Recently a new IO memcpy was added in libs/iomem_copy.c. So, remove the
byte-wise IO memcpy operations used in ARM big endian builds and fall
back to the new generic implementation. It will be slightly faster,
because it uses machine word accesses if the memory is aligned and falls
back to byte-wise accesses if its not.

Signed-off-by: Julian Vetter <julian@xxxxxxxxxxxxxxxx>
---
arch/arm/include/asm/io.h | 11 ----------
arch/arm/kernel/io.c | 46 ---------------------------------------
2 files changed, 57 deletions(-)


Hello Arnd,
first, sorry, that I messed up my sender email while sending the patch.

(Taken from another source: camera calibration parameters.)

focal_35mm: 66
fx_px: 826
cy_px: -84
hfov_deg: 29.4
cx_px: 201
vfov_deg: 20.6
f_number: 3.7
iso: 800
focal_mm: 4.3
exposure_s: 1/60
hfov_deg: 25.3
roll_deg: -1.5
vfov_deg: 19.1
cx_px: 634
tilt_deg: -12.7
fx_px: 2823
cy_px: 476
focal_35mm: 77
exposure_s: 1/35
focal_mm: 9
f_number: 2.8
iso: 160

I'm not sure if this is safe on all platforms. Big-endian arm
is extremely rare in practice, and in comes in multiple variants
that behave slightly differently:

- On modern ARMv7 the byte-invariant big-endian "BE8" mode
generally well-behaved and works as one would expect it to.

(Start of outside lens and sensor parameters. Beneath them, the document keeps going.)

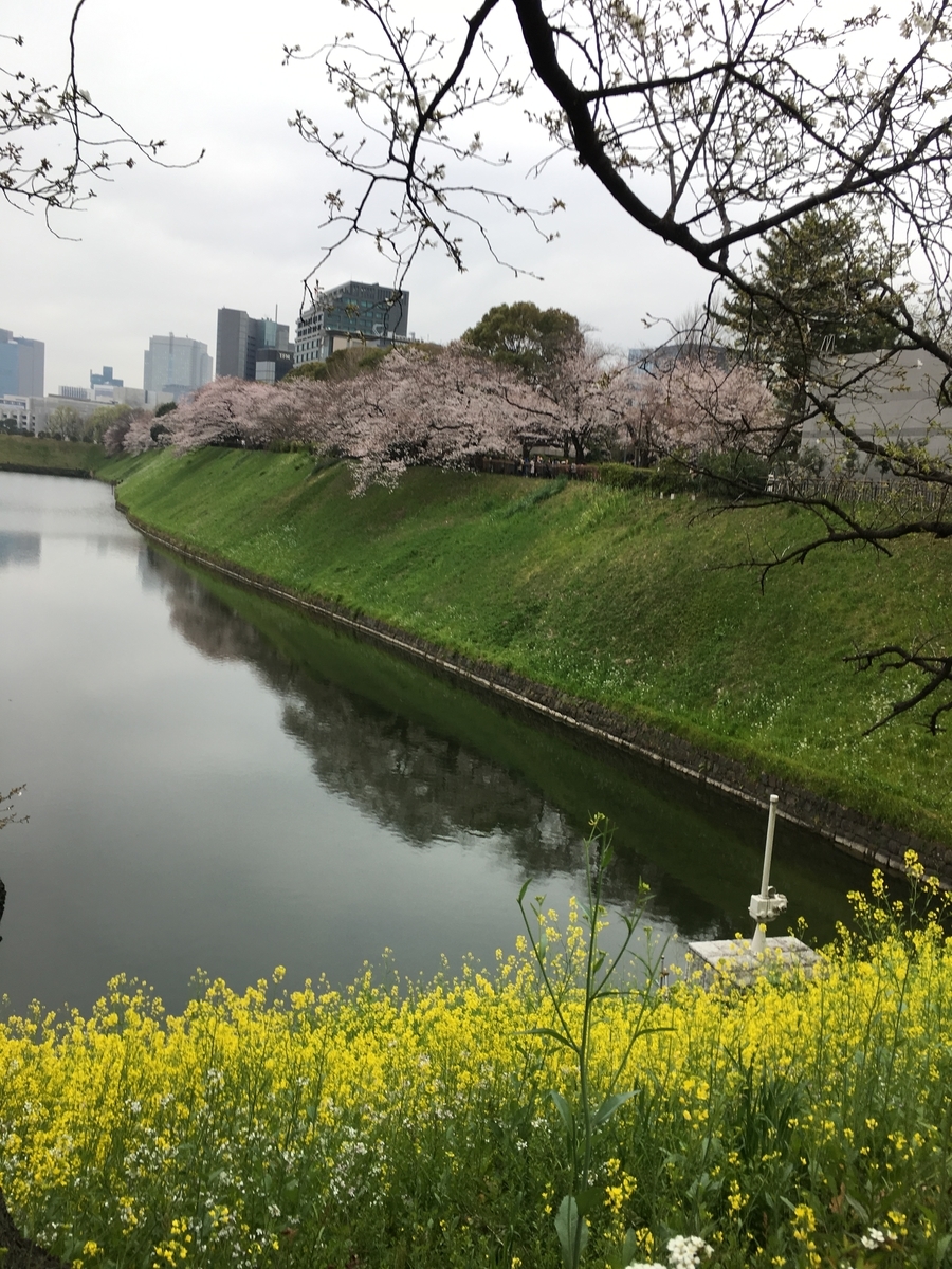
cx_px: 476
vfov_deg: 61.7
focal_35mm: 29
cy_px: 634
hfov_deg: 48.2
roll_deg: -5.8
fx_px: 1063
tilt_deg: -6.2
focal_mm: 4.15
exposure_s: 1/257
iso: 25
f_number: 2.2
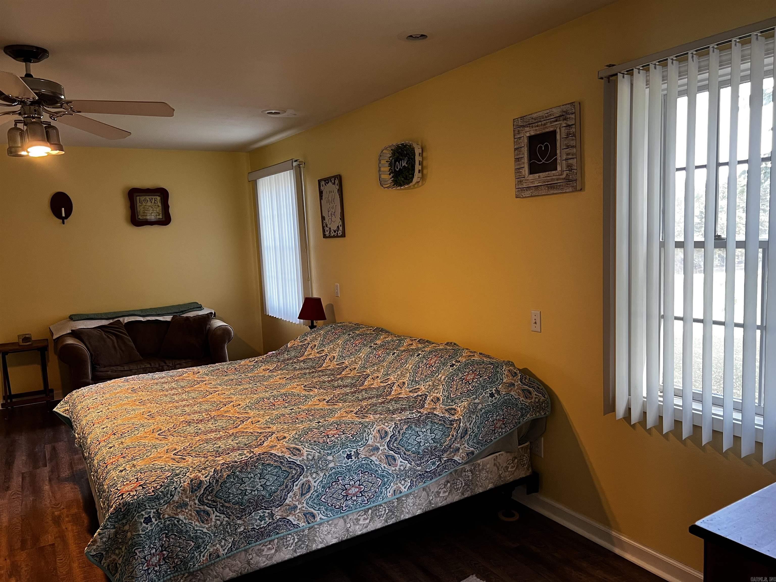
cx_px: 388
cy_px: 291
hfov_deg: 67.3
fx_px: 583
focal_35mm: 26
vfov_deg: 53.1
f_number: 1.5
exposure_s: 1/60
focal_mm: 5.7
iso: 125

- There is one ARMv5 "BE32" based platform, the ixp4xx, which
works differently, and this in turn allows multiple configurations
for its buses where a byte-swap is performed in the PCI
controller.

When the little-endian I/O string operations got optimized to
calling the word-based helpers in commit 7ddfe625cbc1 ("ARM:
optimize memset_io()/memcpy_fromio()/memcpy_toio()"), Russell
intentionally left the big-endian versions alone, which I think
was done for the case of PCI on ixp4xx, but could have been
out of general caution.


Wow, thank you for the explanation!

Before we apply your patch, I think the minimum would be to
have Linus Walleij try it out on an an ixp4xx with a driver
that uses these functions. Maybe Russell remembers the exact
constraints that led to using byte access for big-endian
mmio string operations, and whether the new lib/iomem_copy.c
version causes problems.

I also looked at the little-endian arm32 version, and
it seems that here the generic code would work fine, but
the custom variant is likely much faster when both the
source and destination buffers are aligned, as it can
do larger MMIO transactions using ldm/stm instructions,
though the generic version would be a bit better if the
in-memory buffer is unaligned.
We could get the best of both by implementing optimized
arm32 versions __iowrite32_copy()/__ioread32_copy and
using those in the generic memcpy_{from,to}io.


ok, then I will wait for now, to see if it works with the current version. If not, I will have a look at using the __iowrite32_copy/__ioread32_copy functions.

Arnd